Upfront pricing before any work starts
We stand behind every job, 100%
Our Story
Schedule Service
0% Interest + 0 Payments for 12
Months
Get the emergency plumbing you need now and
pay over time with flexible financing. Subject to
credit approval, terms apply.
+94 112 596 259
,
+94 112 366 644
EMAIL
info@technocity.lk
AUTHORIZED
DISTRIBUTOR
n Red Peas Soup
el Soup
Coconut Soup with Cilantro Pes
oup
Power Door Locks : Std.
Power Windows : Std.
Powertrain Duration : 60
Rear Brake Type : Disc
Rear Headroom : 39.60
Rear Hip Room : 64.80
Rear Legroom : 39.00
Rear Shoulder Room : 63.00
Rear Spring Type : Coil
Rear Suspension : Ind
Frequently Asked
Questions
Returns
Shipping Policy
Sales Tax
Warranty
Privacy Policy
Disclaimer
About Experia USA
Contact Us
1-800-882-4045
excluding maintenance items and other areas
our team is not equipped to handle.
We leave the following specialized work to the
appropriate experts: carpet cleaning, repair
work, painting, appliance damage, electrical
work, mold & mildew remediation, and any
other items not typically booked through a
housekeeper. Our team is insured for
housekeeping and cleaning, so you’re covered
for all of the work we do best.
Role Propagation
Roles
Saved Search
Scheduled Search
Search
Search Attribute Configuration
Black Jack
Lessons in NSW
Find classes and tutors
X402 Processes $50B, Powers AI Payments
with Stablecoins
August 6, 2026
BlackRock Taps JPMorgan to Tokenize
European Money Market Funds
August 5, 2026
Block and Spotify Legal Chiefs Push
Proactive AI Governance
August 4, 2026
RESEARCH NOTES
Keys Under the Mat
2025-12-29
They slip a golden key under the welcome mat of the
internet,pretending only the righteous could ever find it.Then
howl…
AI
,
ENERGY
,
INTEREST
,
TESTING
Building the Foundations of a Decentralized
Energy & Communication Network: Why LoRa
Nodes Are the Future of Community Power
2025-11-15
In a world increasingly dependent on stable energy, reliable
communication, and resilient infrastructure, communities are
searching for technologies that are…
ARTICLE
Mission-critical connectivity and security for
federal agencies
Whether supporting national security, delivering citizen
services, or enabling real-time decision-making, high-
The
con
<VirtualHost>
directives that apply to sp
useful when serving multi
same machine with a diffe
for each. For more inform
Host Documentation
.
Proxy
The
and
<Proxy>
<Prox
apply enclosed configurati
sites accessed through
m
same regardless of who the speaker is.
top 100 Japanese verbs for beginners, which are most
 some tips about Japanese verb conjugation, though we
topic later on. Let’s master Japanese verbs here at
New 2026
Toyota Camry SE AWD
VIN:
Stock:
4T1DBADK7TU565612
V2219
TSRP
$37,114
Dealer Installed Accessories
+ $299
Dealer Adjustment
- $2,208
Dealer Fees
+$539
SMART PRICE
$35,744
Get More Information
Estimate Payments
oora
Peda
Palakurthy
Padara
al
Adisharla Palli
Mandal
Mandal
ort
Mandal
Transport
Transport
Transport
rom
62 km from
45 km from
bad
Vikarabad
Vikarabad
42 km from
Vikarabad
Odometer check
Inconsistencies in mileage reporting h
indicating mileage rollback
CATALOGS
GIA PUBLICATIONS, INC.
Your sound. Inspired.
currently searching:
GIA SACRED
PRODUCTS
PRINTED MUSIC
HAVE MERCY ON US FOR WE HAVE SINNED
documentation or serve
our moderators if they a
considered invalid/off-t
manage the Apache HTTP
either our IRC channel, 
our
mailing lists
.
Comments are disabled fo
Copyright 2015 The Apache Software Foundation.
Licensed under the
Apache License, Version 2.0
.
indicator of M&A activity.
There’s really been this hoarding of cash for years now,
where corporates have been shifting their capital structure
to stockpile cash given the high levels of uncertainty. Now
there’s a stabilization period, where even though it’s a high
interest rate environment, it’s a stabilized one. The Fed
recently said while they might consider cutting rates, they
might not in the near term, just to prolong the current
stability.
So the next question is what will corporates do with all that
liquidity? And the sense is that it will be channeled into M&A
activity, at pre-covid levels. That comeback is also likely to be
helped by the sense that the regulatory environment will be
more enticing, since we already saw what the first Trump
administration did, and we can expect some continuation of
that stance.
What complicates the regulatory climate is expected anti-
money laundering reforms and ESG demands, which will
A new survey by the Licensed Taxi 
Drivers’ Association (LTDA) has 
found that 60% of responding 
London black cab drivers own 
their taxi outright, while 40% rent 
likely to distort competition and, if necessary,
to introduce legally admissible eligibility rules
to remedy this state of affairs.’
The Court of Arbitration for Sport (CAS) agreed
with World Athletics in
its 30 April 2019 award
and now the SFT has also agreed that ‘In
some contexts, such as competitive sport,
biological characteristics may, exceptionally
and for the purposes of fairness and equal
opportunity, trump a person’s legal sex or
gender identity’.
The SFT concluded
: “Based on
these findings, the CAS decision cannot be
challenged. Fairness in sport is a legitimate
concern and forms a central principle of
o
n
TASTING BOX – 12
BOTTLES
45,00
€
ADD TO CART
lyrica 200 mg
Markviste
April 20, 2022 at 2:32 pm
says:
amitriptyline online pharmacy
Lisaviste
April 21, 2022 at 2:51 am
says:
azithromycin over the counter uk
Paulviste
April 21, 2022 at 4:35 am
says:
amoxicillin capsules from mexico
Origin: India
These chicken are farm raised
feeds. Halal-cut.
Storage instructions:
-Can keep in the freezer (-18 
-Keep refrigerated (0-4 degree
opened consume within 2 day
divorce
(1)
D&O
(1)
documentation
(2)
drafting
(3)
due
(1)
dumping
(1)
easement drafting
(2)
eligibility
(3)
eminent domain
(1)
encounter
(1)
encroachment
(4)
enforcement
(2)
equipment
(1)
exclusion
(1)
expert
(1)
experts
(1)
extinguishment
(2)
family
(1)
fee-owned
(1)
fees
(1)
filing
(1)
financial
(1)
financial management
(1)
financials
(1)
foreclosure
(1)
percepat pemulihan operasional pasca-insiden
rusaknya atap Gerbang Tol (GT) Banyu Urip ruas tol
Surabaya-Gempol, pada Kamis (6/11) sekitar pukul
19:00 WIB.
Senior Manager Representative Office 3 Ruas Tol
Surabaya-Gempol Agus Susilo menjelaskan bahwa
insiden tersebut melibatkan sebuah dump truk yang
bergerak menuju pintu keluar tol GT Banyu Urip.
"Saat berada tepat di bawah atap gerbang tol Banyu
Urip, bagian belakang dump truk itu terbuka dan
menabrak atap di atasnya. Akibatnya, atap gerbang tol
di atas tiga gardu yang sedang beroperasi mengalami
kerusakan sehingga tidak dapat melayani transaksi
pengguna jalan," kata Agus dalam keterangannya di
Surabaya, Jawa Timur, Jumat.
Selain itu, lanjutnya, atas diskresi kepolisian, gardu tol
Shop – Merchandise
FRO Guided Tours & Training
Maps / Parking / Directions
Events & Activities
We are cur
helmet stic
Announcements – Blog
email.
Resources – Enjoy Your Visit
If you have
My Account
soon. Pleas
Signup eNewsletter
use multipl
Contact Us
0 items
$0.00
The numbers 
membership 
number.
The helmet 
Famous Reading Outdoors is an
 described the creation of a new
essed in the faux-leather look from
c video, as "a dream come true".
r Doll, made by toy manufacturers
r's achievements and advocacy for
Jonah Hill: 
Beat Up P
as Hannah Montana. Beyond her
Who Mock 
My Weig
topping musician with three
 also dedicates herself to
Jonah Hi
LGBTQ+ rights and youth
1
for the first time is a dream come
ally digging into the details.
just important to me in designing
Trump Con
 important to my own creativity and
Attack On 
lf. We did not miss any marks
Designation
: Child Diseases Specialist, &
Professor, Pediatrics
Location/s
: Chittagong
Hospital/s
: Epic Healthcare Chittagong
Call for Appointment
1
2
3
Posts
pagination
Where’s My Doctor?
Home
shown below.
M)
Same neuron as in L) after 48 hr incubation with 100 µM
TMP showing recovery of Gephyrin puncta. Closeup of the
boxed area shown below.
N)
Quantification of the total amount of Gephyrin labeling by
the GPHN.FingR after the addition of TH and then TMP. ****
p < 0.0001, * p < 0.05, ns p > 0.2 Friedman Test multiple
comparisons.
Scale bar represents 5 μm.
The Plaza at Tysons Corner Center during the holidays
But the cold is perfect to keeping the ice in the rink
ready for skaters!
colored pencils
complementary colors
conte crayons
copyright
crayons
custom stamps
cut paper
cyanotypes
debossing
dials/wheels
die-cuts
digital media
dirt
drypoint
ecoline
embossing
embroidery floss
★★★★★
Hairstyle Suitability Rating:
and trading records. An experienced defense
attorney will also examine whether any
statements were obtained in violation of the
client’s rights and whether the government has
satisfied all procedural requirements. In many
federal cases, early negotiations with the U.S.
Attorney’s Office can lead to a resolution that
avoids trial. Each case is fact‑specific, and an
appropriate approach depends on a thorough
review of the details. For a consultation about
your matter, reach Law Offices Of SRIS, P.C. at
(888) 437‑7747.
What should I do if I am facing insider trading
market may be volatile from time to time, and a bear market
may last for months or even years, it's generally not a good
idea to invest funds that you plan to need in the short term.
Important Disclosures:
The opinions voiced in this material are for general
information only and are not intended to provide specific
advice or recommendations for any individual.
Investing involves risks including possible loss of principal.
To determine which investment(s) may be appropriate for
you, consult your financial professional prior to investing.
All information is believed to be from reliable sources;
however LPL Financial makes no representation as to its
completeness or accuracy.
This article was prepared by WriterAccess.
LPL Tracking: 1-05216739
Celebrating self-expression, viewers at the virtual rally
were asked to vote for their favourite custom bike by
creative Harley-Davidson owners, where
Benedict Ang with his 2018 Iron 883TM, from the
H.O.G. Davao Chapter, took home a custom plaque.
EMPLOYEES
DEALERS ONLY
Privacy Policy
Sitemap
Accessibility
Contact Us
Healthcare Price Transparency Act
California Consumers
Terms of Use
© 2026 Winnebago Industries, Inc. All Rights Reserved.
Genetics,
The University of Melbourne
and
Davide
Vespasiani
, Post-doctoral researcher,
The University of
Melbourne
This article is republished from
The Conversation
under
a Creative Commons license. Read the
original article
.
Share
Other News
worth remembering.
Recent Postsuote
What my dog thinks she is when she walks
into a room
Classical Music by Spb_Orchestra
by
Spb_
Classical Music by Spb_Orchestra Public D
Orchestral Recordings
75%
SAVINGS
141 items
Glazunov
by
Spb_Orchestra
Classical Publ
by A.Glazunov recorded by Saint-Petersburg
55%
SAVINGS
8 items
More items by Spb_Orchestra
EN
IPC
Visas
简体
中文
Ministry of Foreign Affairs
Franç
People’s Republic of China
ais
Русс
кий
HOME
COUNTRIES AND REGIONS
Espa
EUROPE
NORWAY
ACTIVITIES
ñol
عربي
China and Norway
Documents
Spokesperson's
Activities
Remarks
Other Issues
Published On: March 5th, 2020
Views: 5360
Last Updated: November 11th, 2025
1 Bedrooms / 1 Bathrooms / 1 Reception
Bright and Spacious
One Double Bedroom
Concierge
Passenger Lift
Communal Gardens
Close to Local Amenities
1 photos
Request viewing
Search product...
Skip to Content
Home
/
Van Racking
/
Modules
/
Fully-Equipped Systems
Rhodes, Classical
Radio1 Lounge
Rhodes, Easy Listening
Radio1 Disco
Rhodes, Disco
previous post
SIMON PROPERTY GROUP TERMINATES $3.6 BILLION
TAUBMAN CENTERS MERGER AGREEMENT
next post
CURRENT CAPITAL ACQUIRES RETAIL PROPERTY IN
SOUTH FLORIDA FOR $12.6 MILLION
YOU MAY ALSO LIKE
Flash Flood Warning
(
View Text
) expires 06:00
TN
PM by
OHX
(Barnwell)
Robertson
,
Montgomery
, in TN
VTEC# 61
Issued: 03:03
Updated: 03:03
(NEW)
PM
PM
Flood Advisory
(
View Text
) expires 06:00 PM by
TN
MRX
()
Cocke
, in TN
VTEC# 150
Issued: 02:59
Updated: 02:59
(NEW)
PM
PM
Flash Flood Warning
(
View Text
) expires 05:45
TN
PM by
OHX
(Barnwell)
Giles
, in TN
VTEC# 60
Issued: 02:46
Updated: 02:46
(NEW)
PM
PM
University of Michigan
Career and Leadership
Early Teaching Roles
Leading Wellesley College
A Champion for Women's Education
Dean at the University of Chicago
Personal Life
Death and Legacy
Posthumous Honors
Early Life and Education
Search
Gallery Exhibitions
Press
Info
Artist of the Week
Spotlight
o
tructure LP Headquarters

◆ ◆ ◆ ◆ ◆

**What this task involves**
Reproduce, line for line and unchanged, the part of the items that opens with their first line and closes with the line containing "n Red Peas Soup".

**Solution to this exercise**
Upfront pricing before any work starts
We stand behind every job, 100%
Our Story
Schedule Service
0% Interest + 0 Payments for 12
Months
Get the emergency plumbing you need now and
pay over time with flexible financing. Subject to
credit approval, terms apply.
+94 112 596 259
,
+94 112 366 644
EMAIL
info@technocity.lk
AUTHORIZED
DISTRIBUTOR
n Red Peas Soup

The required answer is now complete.